Your assignment ->
Reproduce the complete listing without any deviation.

Material provided ->

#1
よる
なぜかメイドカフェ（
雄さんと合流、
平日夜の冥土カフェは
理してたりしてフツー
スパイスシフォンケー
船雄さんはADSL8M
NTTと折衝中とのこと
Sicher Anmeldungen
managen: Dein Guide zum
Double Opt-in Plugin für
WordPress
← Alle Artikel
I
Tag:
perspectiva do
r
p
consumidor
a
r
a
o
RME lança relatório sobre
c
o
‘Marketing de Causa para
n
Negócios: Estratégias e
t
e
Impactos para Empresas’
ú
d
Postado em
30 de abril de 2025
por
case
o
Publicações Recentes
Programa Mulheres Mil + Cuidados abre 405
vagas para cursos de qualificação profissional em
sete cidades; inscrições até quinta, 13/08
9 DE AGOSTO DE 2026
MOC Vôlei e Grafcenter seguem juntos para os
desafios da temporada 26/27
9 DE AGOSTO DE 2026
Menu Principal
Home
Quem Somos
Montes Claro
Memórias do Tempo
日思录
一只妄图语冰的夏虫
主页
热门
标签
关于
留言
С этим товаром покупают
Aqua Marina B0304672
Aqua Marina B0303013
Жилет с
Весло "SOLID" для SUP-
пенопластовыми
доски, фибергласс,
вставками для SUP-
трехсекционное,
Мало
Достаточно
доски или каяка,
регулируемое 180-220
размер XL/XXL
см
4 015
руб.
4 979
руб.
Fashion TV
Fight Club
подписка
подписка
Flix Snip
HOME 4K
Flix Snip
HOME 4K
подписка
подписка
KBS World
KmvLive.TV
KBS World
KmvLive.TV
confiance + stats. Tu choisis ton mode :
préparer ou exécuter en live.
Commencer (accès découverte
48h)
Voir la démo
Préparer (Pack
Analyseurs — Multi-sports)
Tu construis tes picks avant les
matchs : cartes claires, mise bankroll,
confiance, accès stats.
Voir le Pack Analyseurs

Exercise answer ->
#1
よる
なぜかメイドカフェ（
雄さんと合流、
平日夜の冥土カフェは
理してたりしてフツー
スパイスシフォンケー
船雄さんはADSL8M
NTTと折衝中とのこと
Sicher Anmeldungen
managen: Dein Guide zum
Double Opt-in Plugin für
WordPress
← Alle Artikel
I
Tag:
perspectiva do
r
p
consumidor
a
r
a
o
RME lança relatório sobre
c
o
‘Marketing de Causa para
n
Negócios: Estratégias e
t
e
Impactos para Empresas’
ú
d
Postado em
30 de abril de 2025
por
case
o
Publicações Recentes
Programa Mulheres Mil + Cuidados abre 405
vagas para cursos de qualificação profissional em
sete cidades; inscrições até quinta, 13/08
9 DE AGOSTO DE 2026
MOC Vôlei e Grafcenter seguem juntos para os
desafios da temporada 26/27
9 DE AGOSTO DE 2026
Menu Principal
Home
Quem Somos
Montes Claro
Memórias do Tempo
日思录
一只妄图语冰的夏虫
主页
热门
标签
关于
留言
С этим товаром покупают
Aqua Marina B0304672
Aqua Marina B0303013
Жилет с
Весло "SOLID" для SUP-
пенопластовыми
доски, фибергласс,
вставками для SUP-
трехсекционное,
Мало
Достаточно
доски или каяка,
регулируемое 180-220
размер XL/XXL
см
4 015
руб.
4 979
руб.
Fashion TV
Fight Club
подписка
подписка
Flix Snip
HOME 4K
Flix Snip
HOME 4K
подписка
подписка
KBS World
KmvLive.TV
KBS World
KmvLive.TV
confiance + stats. Tu choisis ton mode :
préparer ou exécuter en live.
Commencer (accès découverte
48h)
Voir la démo
Préparer (Pack
Analyseurs — Multi-sports)
Tu construis tes picks avant les
matchs : cartes claires, mise bankroll,
confiance, accès stats.
Voir le Pack Analyseurs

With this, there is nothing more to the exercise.